Exercise prompt
Return, in their exact form, the lines that lie between the start of the data below and the line containing "staining of normal", with both ends included.

Input material
----
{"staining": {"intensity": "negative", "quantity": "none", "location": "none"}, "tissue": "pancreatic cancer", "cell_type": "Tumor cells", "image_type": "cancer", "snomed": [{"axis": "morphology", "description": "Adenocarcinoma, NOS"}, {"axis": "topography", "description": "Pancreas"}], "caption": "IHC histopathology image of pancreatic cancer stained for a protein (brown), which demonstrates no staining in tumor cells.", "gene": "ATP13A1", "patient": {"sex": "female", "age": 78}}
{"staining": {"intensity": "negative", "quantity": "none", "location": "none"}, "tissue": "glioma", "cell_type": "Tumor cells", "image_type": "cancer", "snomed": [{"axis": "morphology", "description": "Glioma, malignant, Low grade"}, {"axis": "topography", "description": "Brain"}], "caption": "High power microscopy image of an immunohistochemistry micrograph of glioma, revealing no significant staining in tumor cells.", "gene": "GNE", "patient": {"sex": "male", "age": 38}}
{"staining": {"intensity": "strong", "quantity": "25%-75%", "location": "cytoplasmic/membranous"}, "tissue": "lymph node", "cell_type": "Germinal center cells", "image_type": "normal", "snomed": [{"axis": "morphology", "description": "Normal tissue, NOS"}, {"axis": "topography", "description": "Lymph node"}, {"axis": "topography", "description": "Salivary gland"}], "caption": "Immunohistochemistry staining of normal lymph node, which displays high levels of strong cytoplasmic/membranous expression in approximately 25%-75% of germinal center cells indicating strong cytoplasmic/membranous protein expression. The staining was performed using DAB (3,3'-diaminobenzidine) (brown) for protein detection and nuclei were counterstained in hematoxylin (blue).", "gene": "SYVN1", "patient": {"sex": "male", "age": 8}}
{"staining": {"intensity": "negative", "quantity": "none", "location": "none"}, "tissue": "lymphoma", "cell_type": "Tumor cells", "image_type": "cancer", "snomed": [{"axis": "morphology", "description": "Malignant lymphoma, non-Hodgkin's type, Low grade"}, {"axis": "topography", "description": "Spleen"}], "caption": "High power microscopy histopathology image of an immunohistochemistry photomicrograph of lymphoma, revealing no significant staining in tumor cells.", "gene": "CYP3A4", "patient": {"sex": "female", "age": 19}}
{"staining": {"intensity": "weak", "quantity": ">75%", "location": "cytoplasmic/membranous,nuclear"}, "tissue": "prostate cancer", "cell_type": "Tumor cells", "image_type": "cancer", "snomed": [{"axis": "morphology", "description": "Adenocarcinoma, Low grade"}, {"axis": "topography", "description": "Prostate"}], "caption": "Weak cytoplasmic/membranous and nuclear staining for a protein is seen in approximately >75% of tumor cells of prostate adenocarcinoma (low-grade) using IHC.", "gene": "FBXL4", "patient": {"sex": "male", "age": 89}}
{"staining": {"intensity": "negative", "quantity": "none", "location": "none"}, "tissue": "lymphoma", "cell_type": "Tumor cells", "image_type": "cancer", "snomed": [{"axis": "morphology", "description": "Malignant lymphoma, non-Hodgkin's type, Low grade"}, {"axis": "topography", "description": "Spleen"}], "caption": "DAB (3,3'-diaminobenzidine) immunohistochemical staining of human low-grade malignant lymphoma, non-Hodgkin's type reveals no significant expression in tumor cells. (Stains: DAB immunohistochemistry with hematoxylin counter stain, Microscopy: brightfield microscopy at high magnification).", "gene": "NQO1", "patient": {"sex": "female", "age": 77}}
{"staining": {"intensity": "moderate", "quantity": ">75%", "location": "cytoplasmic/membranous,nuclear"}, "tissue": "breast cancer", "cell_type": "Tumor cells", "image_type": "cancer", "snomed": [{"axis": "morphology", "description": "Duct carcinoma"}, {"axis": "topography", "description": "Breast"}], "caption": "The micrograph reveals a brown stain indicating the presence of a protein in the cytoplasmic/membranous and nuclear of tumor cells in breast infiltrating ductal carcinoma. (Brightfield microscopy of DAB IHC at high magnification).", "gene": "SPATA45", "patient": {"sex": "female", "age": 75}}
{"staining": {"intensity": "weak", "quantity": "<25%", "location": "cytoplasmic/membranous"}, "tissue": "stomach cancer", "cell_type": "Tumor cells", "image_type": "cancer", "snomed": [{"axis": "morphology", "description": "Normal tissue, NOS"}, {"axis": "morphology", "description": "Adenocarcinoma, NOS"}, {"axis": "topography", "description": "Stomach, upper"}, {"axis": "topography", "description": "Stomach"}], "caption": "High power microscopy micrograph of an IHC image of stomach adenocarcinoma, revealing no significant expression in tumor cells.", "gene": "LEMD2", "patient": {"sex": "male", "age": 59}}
----
Exercise response
{"staining": {"intensity": "negative", "quantity": "none", "location": "none"}, "tissue": "pancreatic cancer", "cell_type": "Tumor cells", "image_type": "cancer", "snomed": [{"axis": "morphology", "description": "Adenocarcinoma, NOS"}, {"axis": "topography", "description": "Pancreas"}], "caption": "IHC histopathology image of pancreatic cancer stained for a protein (brown), which demonstrates no staining in tumor cells.", "gene": "ATP13A1", "patient": {"sex": "female", "age": 78}}
{"staining": {"intensity": "negative", "quantity": "none", "location": "none"}, "tissue": "glioma", "cell_type": "Tumor cells", "image_type": "cancer", "snomed": [{"axis": "morphology", "description": "Glioma, malignant, Low grade"}, {"axis": "topography", "description": "Brain"}], "caption": "High power microscopy image of an immunohistochemistry micrograph of glioma, revealing no significant staining in tumor cells.", "gene": "GNE", "patient": {"sex": "male", "age": 38}}
{"staining": {"intensity": "strong", "quantity": "25%-75%", "location": "cytoplasmic/membranous"}, "tissue": "lymph node", "cell_type": "Germinal center cells", "image_type": "normal", "snomed": [{"axis": "morphology", "description": "Normal tissue, NOS"}, {"axis": "topography", "description": "Lymph node"}, {"axis": "topography", "description": "Salivary gland"}], "caption": "Immunohistochemistry staining of normal lymph node, which displays high levels of strong cytoplasmic/membranous expression in approximately 25%-75% of germinal center cells indicating strong cytoplasmic/membranous protein expression. The staining was performed using DAB (3,3'-diaminobenzidine) (brown) for protein detection and nuclei were counterstained in hematoxylin (blue).", "gene": "SYVN1", "patient": {"sex": "male", "age": 8}}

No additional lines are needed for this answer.